Lama Norlha Rinpoche, an accomplished meditation and retreat master, served as the abbot of of Kagyu Thubten Chöling Monastery from its founding in 1978 until his retirement in 2017, and served as the director of Kyabje Dorje Chang Kalu Rinpoche’s Dharma centers in the eastern United States.
Lama Norlha Rinpoche was born in 1938, in the Nangchen District of Kham, eastern Tibet. He entered Korche Monastery at the age of five, and by the age of twenty-one, Rinpoche had completed two three-year retreats, during the second of which he acted as assistant to the retreat master. After the communist takeover of Tibet, he escaped on foot to India where he met Kyabje Dorje Chang Kalu Rinpoche and became his close disciple.

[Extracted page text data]
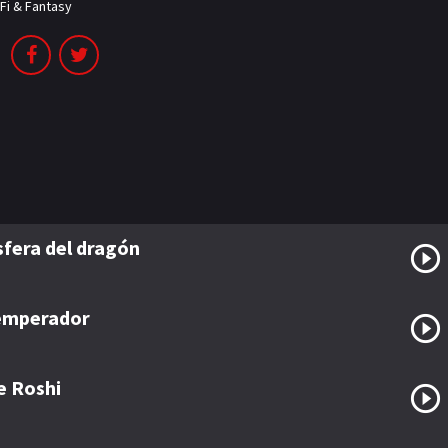
-Fi & Fantasy
esfera del dragón
 emperador
e Roshi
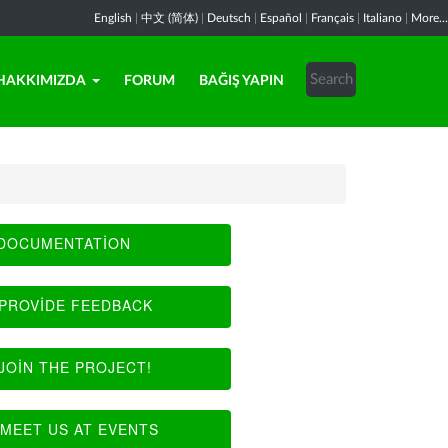
English
|
中文 (简体)
|
Deutsch
|
Español
|
Français
|
Italiano
|
More...
HAKKIMIZDA
FORUM
BAĞIŞ YAPIN
DOCUMENTATION
PROVIDE FEEDBACK
JOIN THE PROJECT!
MEET US AT EVENTS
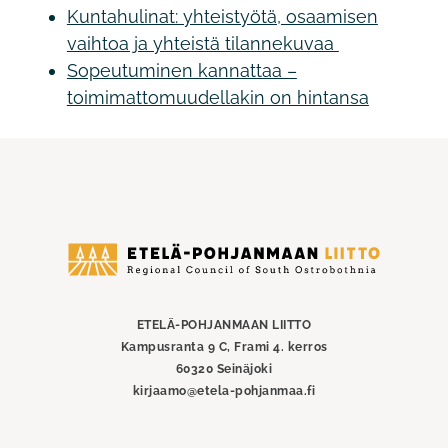
Kuntahulinat: yhteistyötä, osaamisen
vaihtoa ja yhteistä tilannekuvaa
Sopeutuminen kannattaa –
toimimattomuudellakin on hintansa
Etelä-
Pohjanmaan
liitto
ETELÄ-POHJANMAAN LIITTO
Kampusranta 9 C, Frami 4. kerros
60320 Seinäjoki
kirjaamo@etela-pohjanmaa.fi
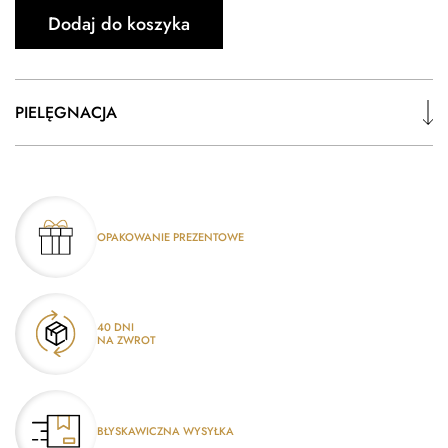
Dodaj do koszyka
PIELĘGNACJA
OPAKOWANIE PREZENTOWE
40 DNI
NA ZWROT
BŁYSKAWICZNA WYSYŁKA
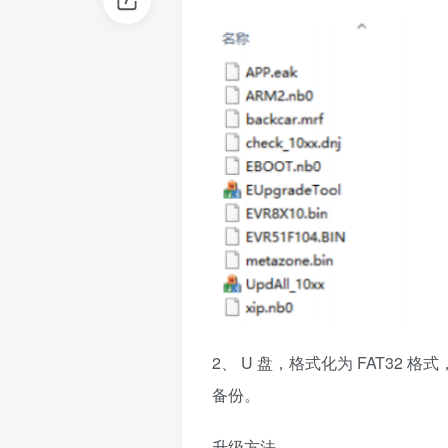
2、 U 盘，格式化为 FAT32
备份。
升级方法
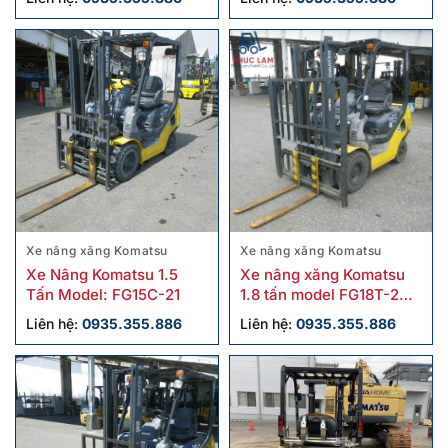
Xe nâng xăng Komatsu
Xe nâng xăng Komatsu
Xe Nâng Komatsu 1.5
Xe nâng xăng Komatsu
Tấn Model: FG15C-21
1.8 tấn model FG18T-20
cũ
Liên hệ:
0935.355.886
Liên hệ:
0935.355.886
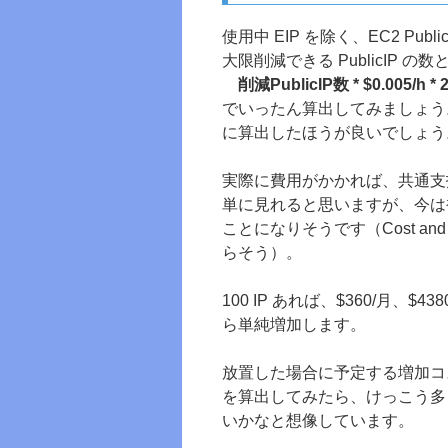
使用中 EIP を除く、EC2 Pu
大限削減できる PublicIP の
削減PublicIP数 * $0.005/h * 
でいったん算出してみましょう
に算出したほうが良いでしょう
実際に費用がかかれば、共通支払い
単に見れると思いますが、今は
ことになりそうです（Cost and
らそう）。
100 IP あれば、$360/月、$
ら単純増加します。
放置した場合に予定する増加コストと
を算出してみたら、けっこう多
いかなと想像しています。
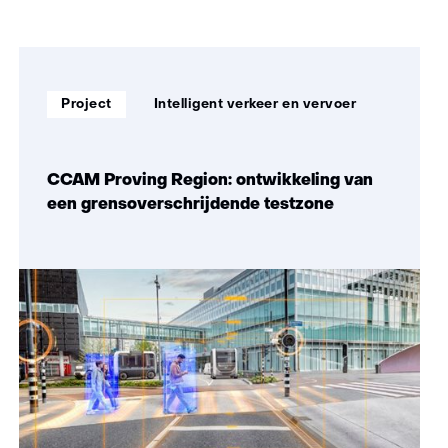
verkeer
en
Sla
vervoer)
navigatie
over
Soort
Thema:
(Zo
Project
Intelligent verkeer en vervoer
project:
maken
wij
impact)
CCAM Proving Region: ontwikkeling van
een grensoverschrijdende testzone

### Work order 1:
In the passage about Lama Norlha Rinpoche, at what age did he enter Korche Monastery?
### Work order 2:
Reproduce everything in the passage about Lama Norlha Rinpoche from "Lama Norlha Rinpoche was" down to "his close disciple.".
The records are material separate from the passage about Lama Norlha Rinpoche.

### Solution 1:
He entered Korche Monastery at the age of five.

### Solution 2:
Lama Norlha Rinpoche was born in 1938, in the Nangchen District of Kham, eastern Tibet. He entered Korche Monastery at the age of five, and by the age of twenty-one, Rinpoche had completed two three-year retreats, during the second of which he acted as assistant to the retreat master. After the communist takeover of Tibet, he escaped on foot to India where he met Kyabje Dorje Chang Kalu Rinpoche and became his close disciple.